Monday, December 27, 2010

this is not a poem

There are one hundred-and-one posts in this blog.  Every one of them is a poem.  Many poems I've never looked twice at.  Some I've hastily edited.  Some I chose for a more careful inspection, and some of those I put into a chapbook I recently made.  This has been an interesting experiment, and I am glad to have done it---it has served me as a writer.

For eight months I haven't had anything more to say.  I am operating a distillery of words.  I used to write the longest, most complicated sentences, and then I'd string them all together one after another.  Maybe it was to prove that I could---that I had the skill to use semi-colons properly, or something?---but this year I haven't wanted string out words like I used to.

This has been my entire life this year.  I have been drawing inward.  It has been a hibernation of self.  I want fewer things.  And by "things," I mean physical objects; I want less stuff.  I want to decrease my territory.  Places I used to drive to without thinking seem a strain, like the strings that tie me to my house are ever-tightening.  Less stuff, less distance, fewer friends.  I am growing insular.  My friends can surely see it, this ever-decreasing world of mine.  I am lucky to have them; I know that.  I will be lucky if they continue to come to me, if their spheres don't shrink too much as well.  I love the friends I have with all of my heart, and it hurts me to see how my insular world is affecting my relationships with them.

And I have fewer words.  Smaller ideas.  Epics are now vignettes, vignettes are tiny thoughts like "these are our things." That one sentence is really all I had to say.

This is me trying harder.  It's not that I will try harder to have more things---that's an aspect of my self-hibernation which I will embrace.  But I will try harder not to draw away from relationships, to continue to build my community, to be a better friend and sister and daughter and wife, when the day comes.  And I will try to write more than a ten-line poem.  I will try to stretch beyond single images, isolated thoughts.

This is me trying harder.  This is not a poem.  This is me trying.

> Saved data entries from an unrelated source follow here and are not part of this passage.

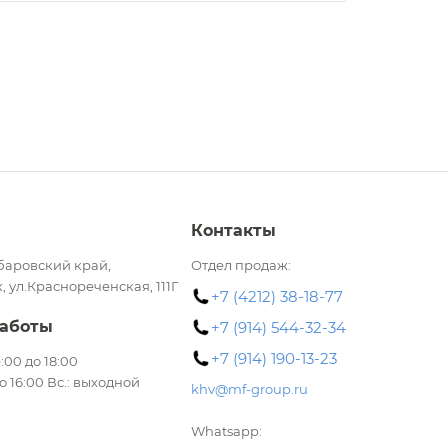
Контакты
баровский край,
Отдел продаж:
, ул.Краснореченская, 111Г
+7 (4212) 38-18-77
аботы
+7 (914) 544-32-34
+7 (914) 190-13-23
 9:00 до 18:00
до 16:00 Вс.: выходной
khv@mf-group.ru
Whatsapp:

Thursday, December 9, 2010

our things

moving into the new house
our meagre possessions
won't fill it     not even close

it's not so much a matter
of amalgamating objects
as it is a matter

of filling empty space
by stretching everything
my coffee table     your desk

hand-me-downs     all of them
mine and yours were     theirs
before their houses got too full

to contain them
but we'll sweep them up
and put a name on them

a name that sounds less
like mine
less like yours

just ours     i suppose
we can look
at our mostly empty house

and say "these are our things"

Friday, November 26, 2010

later

this is all you remembered
afterwards
all you remembered was the sunlight
and how it marked a square
across the carpet
an odd fixation

Friday, November 5, 2010

scarcity

words are scarce

but i will keep looking
and i will find so many
eventually
i'm sure

halting

standing with toes on the edge
it's not the falling that matters
the weightlessness
or the stomach pressing up into your throat
that makes the difference really

it's the part at the end you can't count on
you can never really plan for
the part at the end that can't be stopped
except by its very nature

it halts everything

Wednesday, November 3, 2010

for ts eliot

thank you, ts eliot
for your grown-up sounding words
for hollow men and mornings
at the window and love songs
of poets mediocre
compared to you

Monday, October 25, 2010

a st. albert backyard -- october 24, 2010

it was the first snowfall and i made you come outside
you were in socked feet and a tee-shirt, didn't want to
but i stood just outside your door lit by the porch light
looking up at the sky and you just had to come outside
to kiss me for the first time this winter officially
while crystalline snowlight fell onto our faces.